Sur le terrain, plusieurs projets pilotes sont déjà en cours. Au Kazakhstan, des assistants juridiques basés sur l’IA ont été développés par des agences gouvernementales et des start‑ups. Selon Dmitry Mun, vice‑ministre de l’Intelligence artificielle et du Développement numérique, ces outils visent à simplifier la législation, à réduire la bureaucratie et à rendre les systèmes réglementaires plus accessibles aux citoyens et aux entreprises.
- Simplification de la lecture des textes législatifs.
- Automatisation des réponses aux demandes administratives courantes.
- Tests en cours pour rationaliser les procédures douanières dans les États membres.
Corridors commerciaux et modernisation de la logistique
Environ 85 % des marchandises acheminées de la Chine vers l’Europe transitent par le Middle Corridor, une route qui relie la mer Caspienne à l’Europe orientale via le Kazakhstan et le Caucase. L’intelligence artificielle est progressivement intégrée aux systèmes de suivi et de gestion du corridor de transport numérique (TDN) afin d’optimiser les flux de marchandises.
Selon les autorités kazakhes, ces améliorations devraient permettre d’augmenter les exportations hors matières premières d’environ 30 % au cours des deux prochaines années. Le ministre du Commerce et de l’Intégration, Arman Shakkaliyev, a expliqué que le Kazakhstan souhaite tirer parti du Middle Corridor ainsi que du corridor Nord‑Sud pour bâtir un écosystème logistique entièrement intégré.

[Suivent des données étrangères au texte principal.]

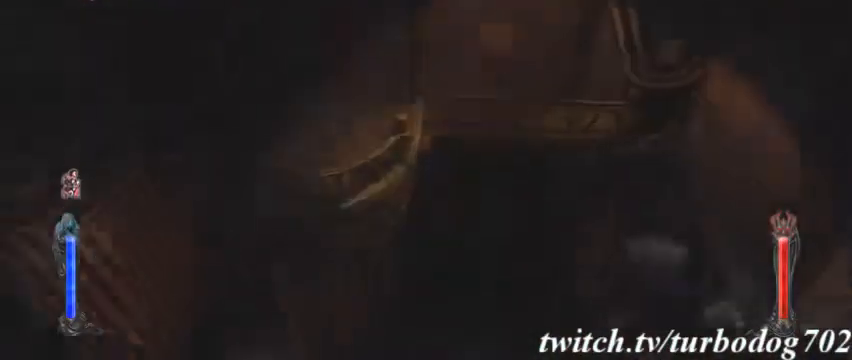
{"dt_ms": 1000, "buttons": [], "events": []}
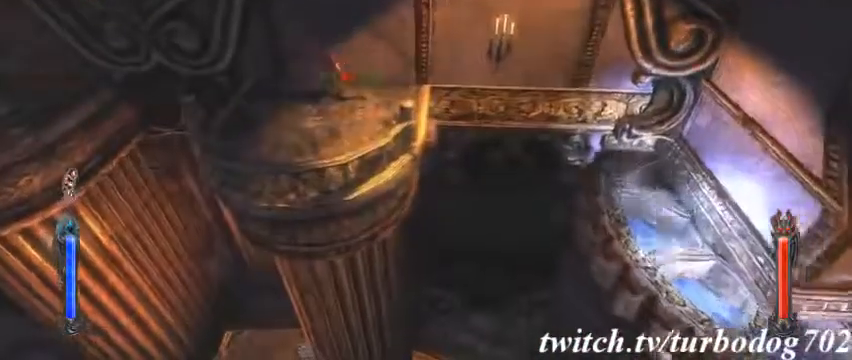
{"dt_ms": 500, "buttons": [], "events": []}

L’objectif à long terme est de faire du Kazakhstan un hub régional où convergent les principales voies de transport, avec un volume de fret attendu de près de 10 millions de tonnes d’ici 2030. Des travaux de modernisation des chemins de fer et de construction de nouvelles infrastructures sont déjà en cours.
Visite de Poutine et accords bilatéraux
Le sommet fait suite à la visite d’État du président russe Vladimir Poutine au Kazakhstan, lors de laquelle les deux pays ont signé sept piliers clés de la coopération bilatérale, couvrant l’énergie, les transports, la finance, l’éducation et le développement industriel.
La Russie demeure le plus grand investisseur au Kazakhstan, avec près de 25 milliards d’euros déjà engagés. Poutine a également confirmé la construction de la première centrale nucléaire du Kazakhstan, estimée à environ 14 milliards d’euros, qui devrait couvrir environ 20 % de la consommation électrique du pays.
Selon les déclarations de Poutine, le financement de ce projet suit les pratiques internationales et soutient la capacité industrielle russe par le biais de commandes d’équipements et de contrats de maintenance à long terme. Le projet renforce également la coopération dans les domaines de l’uranium et de la technologie nucléaire.
Pour les autorités kazakhes, cet investissement représente à la fois une avancée vers la sécurité énergétique et une étape vers une coopération technologique de grande valeur, au-delà des simples exportations de matières premières.